Doing them over and over and over again can be really taxing. All of us who provide abortions believe in what we're doing and think it's a good thing and a right that needs to be available. But when you're in the clinic and in that group of people doing it, it can be tough, and you can get really tired. I don't think it'll ever make me stop doing terminations, but it can move people to tears. And it's not just me — it extends to the nurses and the people who help us in the operating room. It's not unusual that you'll have only a couple of nurses who will help you out with it. There are nurses that will say, “No, I won't help you take care of this patient.” I even know people who feel they can't tell their families what they do; their families think they work on labor and delivery.

It really frustrates me that there are so few providers. I've asked my friends who are doctors if they do abortions. Some women I knew were providers in residency, but they don't provide now because their current medical practice doesn't. It's upsetting that some friends don't fight harder to provide it. But I've also had friends who've stepped up and said, “I'm going to do medical abortions; would you teach me how?”

As providers, we give all options, including adoption and carrying the child to term. I always ask a patient “Are you sure about this?” I've had people change their minds, which is totally okay. We want that. Or sometimes we'll advise them that they have more time to decide what to do. I would feel worse terminating a wanted child than not being able to terminate at all. It's very important that a woman knows what she wants to do either way. I have no problem with a woman walking out. I always find those are good days — when a woman walks out and says, “No, I'm keeping it.”
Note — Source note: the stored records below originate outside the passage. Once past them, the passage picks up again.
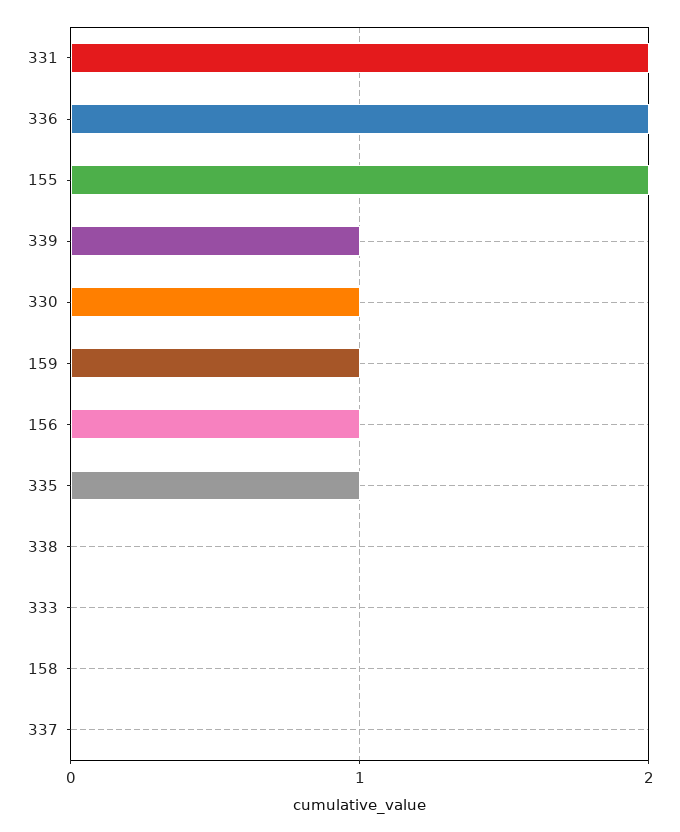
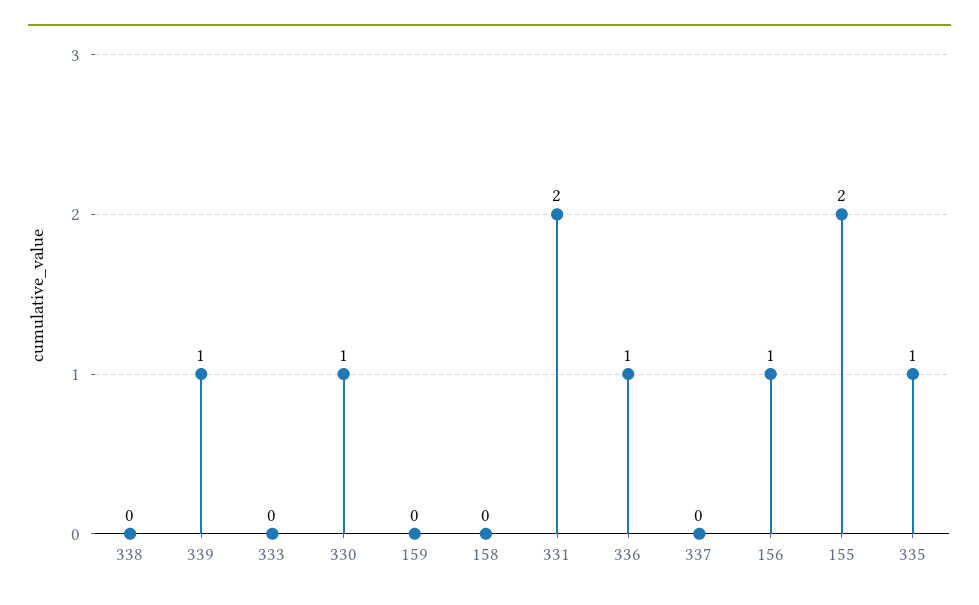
  {
    "331": 2,
-   "336": 2,
+   "336": 1,
    "155": 2,
    "339": 1,
    "330": 1,
-   "159": 1,
+   "159": 0,
    "156": 1,
    "335": 1,
    "338": 0,
    "333": 0,
    "158": 0,
    "337": 0
  }

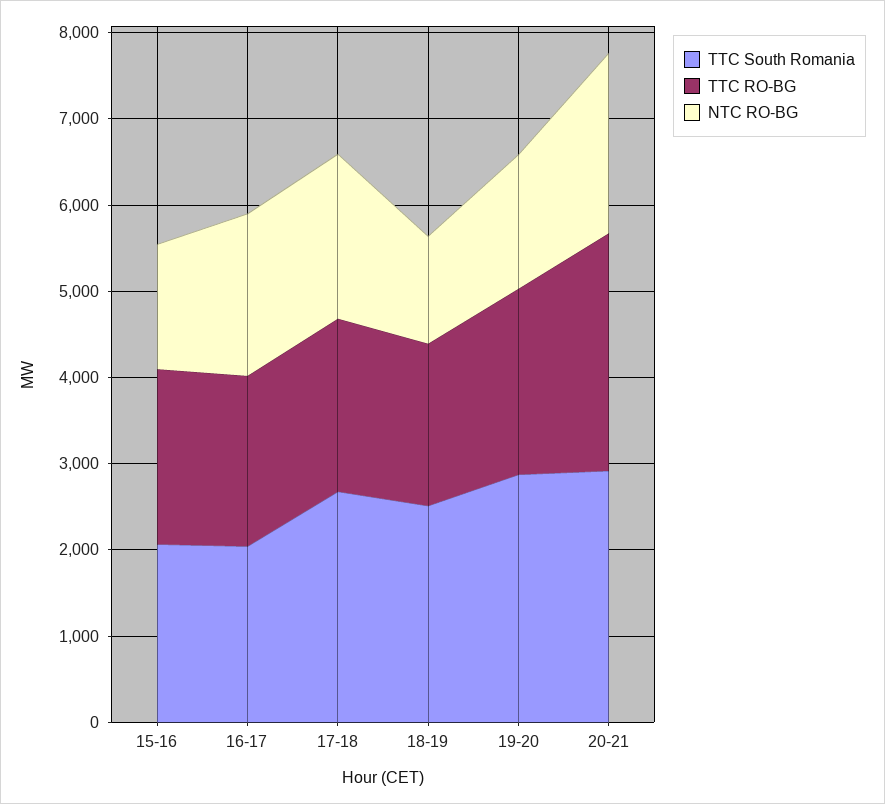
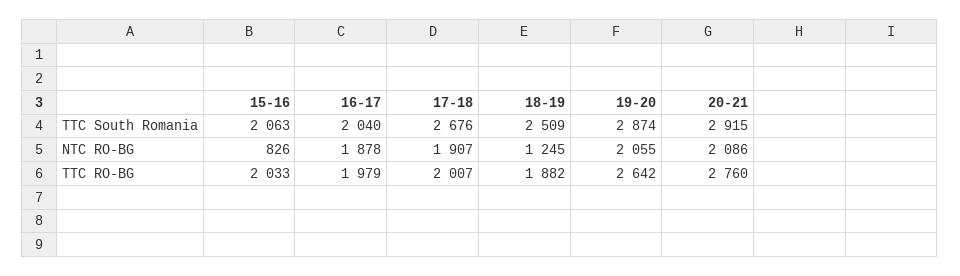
  {
    "TTC South Romania": {
      "15-16": 2063,
      "16-17": 2040,
      "17-18": 2676,
      "18-19": 2509,
      "19-20": 2874,
      "20-21": 2915
    },
    "TTC RO-BG": {
      "15-16": 2033,
      "16-17": 1979,
      "17-18": 2007,
      "18-19": 1882,
-     "19-20": 2200,
+     "19-20": 2642,
      "20-21": 2760
    },
    "NTC RO-BG": {
-     "15-16": 1400,
+     "15-16": 826,
      "16-17": 1878,
      "17-18": 1907,
      "18-19": 1245,
-     "19-20": 1600,
+     "19-20": 2055,
      "20-21": 2086
    }
  }

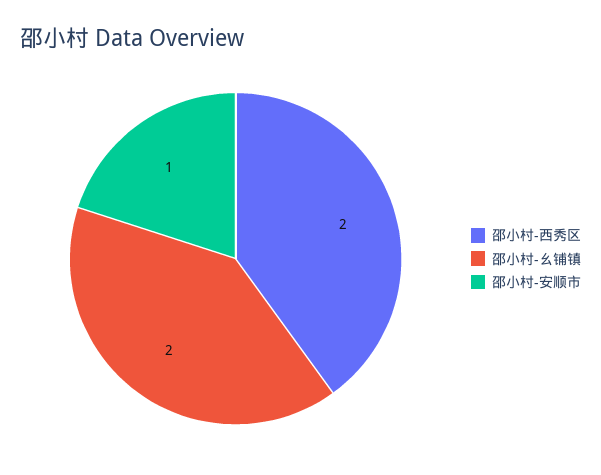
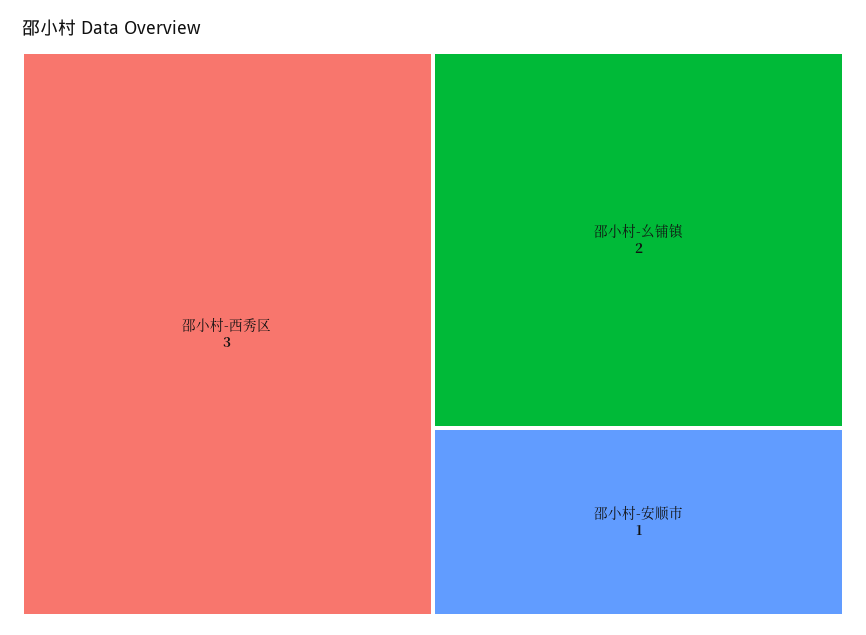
  {
-   "邵小村-西秀区": 2,
+   "邵小村-西秀区": 3,
    "邵小村-幺铺镇": 2,
    "邵小村-安顺市": 1
  }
I have the utmost respect for life; I appreciate that life starts early in the womb, but also believe that I'm ending it for good reasons. Often I'm saving the woman, or I'm improving the lives of the other children in the family. I also believe that women have a life they have to consider. If a woman is working full-time, has one child already, and is barely getting by, having another child that would financially push her to go on public assistance is going to lessen the quality of her life. And it's also an issue for the child, if it would not have had a good life. Life's hard enough when you're wanted and everything's prepared for. So yes, I end life, but even when it's hard, it's for a good reason.

Because of all the threats these days, doctors who have been doing this longer than I have are a lot more hesitant about things that I don't even usually think about. Things like, “Who is sponsoring this conference I've been invited to? Did this interview request come from a referral I trust?” They warn me to be more leery. I wasn't in Boston 10 years ago, during the Salvi shootings, but I recently talked with someone who had been around at that time, and she told me the incident essentially put her whole career on hold. That scares me.

What happens if something like that occurs again? Would I still be able to show up for work? It's unfair and depressing. I'm older now, but there was a time when I was going to sacrifice everything for the cause. But would I really sacrifice the well-being of my family? There are providers who have been shot at, who have been shot and still show up for work and still do their job, which is amazing.

Maybe I live in an idealistic world, but I believe in people being good and in trying to understand their opinion. I don't think I'm going to be easily swayed. Obviously, the threat of violence is something that's always in the back of my mind, that it could happen, but I feel like I'm doing something so right. How could people think it's wrong?